Request ▸
Bring together copies of the lines in the data below that contain the word "Victory".

(Data entries)
= Beginning of Section =
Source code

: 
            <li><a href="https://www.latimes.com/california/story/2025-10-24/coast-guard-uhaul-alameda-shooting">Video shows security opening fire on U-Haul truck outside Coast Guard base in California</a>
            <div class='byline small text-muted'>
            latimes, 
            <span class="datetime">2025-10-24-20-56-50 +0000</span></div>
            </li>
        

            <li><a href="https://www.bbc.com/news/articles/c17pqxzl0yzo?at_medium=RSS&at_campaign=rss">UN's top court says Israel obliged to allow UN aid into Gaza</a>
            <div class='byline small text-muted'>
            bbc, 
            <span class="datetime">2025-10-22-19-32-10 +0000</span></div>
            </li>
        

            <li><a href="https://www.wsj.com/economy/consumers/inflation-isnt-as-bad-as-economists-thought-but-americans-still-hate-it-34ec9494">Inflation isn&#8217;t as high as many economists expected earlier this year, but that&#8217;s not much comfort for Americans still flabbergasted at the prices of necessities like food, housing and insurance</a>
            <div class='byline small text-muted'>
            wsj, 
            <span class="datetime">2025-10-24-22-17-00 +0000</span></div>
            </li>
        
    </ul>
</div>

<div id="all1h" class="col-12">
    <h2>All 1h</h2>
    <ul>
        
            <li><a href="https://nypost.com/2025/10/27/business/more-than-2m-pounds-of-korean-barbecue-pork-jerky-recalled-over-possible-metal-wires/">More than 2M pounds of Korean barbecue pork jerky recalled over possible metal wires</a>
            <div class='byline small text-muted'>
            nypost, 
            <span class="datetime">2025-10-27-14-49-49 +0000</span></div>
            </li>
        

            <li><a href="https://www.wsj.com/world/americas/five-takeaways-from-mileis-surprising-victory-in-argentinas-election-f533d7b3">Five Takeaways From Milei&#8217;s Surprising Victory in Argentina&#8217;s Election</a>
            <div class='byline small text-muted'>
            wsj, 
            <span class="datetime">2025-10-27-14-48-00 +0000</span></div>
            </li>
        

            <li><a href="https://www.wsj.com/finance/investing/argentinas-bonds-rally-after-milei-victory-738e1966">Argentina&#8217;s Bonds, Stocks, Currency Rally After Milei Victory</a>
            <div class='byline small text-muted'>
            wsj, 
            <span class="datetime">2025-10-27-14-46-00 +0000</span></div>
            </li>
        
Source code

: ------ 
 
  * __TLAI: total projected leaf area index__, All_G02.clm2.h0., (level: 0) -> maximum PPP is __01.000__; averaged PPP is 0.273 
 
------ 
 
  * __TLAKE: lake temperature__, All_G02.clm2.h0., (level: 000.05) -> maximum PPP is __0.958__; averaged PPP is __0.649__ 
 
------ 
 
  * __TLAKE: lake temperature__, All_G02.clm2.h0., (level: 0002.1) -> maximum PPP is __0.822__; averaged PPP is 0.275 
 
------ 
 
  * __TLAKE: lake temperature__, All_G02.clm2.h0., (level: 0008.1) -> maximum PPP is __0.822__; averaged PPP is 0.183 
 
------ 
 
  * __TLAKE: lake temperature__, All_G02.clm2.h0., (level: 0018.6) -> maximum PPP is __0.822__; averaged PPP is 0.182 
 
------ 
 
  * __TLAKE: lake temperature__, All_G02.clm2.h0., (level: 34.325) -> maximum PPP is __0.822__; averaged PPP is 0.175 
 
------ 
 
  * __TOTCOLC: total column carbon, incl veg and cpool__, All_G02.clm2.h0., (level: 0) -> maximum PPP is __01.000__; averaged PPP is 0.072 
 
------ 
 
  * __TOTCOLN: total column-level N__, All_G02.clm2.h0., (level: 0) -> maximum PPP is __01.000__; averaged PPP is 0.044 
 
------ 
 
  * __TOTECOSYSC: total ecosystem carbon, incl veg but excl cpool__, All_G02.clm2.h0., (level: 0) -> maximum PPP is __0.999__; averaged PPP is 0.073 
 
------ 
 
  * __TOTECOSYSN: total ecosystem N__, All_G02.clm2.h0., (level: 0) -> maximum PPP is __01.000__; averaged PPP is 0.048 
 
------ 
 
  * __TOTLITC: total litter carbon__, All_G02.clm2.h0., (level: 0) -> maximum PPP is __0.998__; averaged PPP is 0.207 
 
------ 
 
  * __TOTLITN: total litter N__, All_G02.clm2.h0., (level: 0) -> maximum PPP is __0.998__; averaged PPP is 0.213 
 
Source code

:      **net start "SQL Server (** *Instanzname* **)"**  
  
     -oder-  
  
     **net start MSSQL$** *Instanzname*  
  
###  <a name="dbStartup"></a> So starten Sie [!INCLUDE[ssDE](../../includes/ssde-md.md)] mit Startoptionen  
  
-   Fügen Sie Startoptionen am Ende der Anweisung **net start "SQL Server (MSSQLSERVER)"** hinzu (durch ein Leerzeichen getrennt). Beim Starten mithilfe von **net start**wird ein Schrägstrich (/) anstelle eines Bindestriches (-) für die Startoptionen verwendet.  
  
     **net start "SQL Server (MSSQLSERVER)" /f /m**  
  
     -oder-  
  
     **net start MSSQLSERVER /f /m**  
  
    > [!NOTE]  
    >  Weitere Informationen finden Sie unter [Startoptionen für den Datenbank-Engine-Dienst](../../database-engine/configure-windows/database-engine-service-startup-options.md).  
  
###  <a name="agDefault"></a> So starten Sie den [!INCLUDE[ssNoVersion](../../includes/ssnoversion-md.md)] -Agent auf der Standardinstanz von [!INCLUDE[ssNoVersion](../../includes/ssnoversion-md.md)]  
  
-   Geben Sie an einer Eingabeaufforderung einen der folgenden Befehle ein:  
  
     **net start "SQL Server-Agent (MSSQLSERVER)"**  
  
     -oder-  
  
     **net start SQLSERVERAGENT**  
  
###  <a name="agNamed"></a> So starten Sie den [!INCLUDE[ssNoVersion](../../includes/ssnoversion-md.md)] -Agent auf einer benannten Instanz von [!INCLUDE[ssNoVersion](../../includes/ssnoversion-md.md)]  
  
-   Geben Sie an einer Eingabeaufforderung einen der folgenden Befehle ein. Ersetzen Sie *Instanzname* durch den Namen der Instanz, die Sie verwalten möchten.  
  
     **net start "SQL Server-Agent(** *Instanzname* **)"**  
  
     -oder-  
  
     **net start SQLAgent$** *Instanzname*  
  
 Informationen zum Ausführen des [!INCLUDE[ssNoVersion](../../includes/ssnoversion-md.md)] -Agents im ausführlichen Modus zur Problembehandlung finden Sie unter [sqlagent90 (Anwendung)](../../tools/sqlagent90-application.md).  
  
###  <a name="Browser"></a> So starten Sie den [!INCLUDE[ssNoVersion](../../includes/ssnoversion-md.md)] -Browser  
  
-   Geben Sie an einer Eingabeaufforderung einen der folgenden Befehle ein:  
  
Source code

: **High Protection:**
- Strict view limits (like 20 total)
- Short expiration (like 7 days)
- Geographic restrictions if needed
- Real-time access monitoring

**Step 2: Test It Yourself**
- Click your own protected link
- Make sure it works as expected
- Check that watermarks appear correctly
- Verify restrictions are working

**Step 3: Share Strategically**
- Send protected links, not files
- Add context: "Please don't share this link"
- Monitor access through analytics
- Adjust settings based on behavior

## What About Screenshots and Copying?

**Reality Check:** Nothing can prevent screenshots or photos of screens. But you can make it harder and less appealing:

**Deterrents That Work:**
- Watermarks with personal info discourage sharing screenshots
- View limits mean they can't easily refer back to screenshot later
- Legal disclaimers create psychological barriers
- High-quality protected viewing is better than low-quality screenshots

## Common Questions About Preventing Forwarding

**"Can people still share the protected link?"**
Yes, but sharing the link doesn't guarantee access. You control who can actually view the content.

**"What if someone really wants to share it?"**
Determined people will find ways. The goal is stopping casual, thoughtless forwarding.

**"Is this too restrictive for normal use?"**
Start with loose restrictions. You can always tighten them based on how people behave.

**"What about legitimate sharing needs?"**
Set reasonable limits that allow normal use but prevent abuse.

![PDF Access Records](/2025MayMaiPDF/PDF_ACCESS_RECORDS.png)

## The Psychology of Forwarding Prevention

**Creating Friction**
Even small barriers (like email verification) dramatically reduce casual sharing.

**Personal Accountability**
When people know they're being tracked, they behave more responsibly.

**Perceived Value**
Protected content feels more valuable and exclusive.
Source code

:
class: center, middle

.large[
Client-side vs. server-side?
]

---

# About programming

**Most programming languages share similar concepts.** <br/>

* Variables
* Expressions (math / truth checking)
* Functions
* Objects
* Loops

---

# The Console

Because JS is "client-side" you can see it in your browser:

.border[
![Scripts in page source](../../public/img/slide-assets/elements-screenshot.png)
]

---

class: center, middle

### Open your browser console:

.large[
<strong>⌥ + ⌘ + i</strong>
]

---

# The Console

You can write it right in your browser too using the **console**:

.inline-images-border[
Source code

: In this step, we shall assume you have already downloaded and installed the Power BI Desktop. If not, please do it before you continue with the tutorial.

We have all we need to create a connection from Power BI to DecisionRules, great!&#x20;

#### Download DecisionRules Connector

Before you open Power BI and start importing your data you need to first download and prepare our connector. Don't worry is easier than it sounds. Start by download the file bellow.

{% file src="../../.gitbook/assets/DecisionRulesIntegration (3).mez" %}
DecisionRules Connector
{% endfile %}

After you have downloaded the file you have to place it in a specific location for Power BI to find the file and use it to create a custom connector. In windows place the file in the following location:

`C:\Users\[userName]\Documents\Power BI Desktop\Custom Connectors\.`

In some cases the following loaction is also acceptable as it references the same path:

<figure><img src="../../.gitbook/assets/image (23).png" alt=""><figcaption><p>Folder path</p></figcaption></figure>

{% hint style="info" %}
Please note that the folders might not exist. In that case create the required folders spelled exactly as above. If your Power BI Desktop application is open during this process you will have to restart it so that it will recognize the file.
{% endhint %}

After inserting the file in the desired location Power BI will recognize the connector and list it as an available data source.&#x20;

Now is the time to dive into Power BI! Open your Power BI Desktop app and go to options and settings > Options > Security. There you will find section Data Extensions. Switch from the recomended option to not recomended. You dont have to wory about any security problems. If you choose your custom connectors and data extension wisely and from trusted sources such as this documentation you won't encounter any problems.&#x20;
= End of Section =
Result of this task ▸
            <li><a href="https://www.wsj.com/world/americas/five-takeaways-from-mileis-surprising-victory-in-argentinas-election-f533d7b3">Five Takeaways From Milei&#8217;s Surprising Victory in Argentina&#8217;s Election</a>
            <li><a href="https://www.wsj.com/finance/investing/argentinas-bonds-rally-after-milei-victory-738e1966">Argentina&#8217;s Bonds, Stocks, Currency Rally After Milei Victory</a>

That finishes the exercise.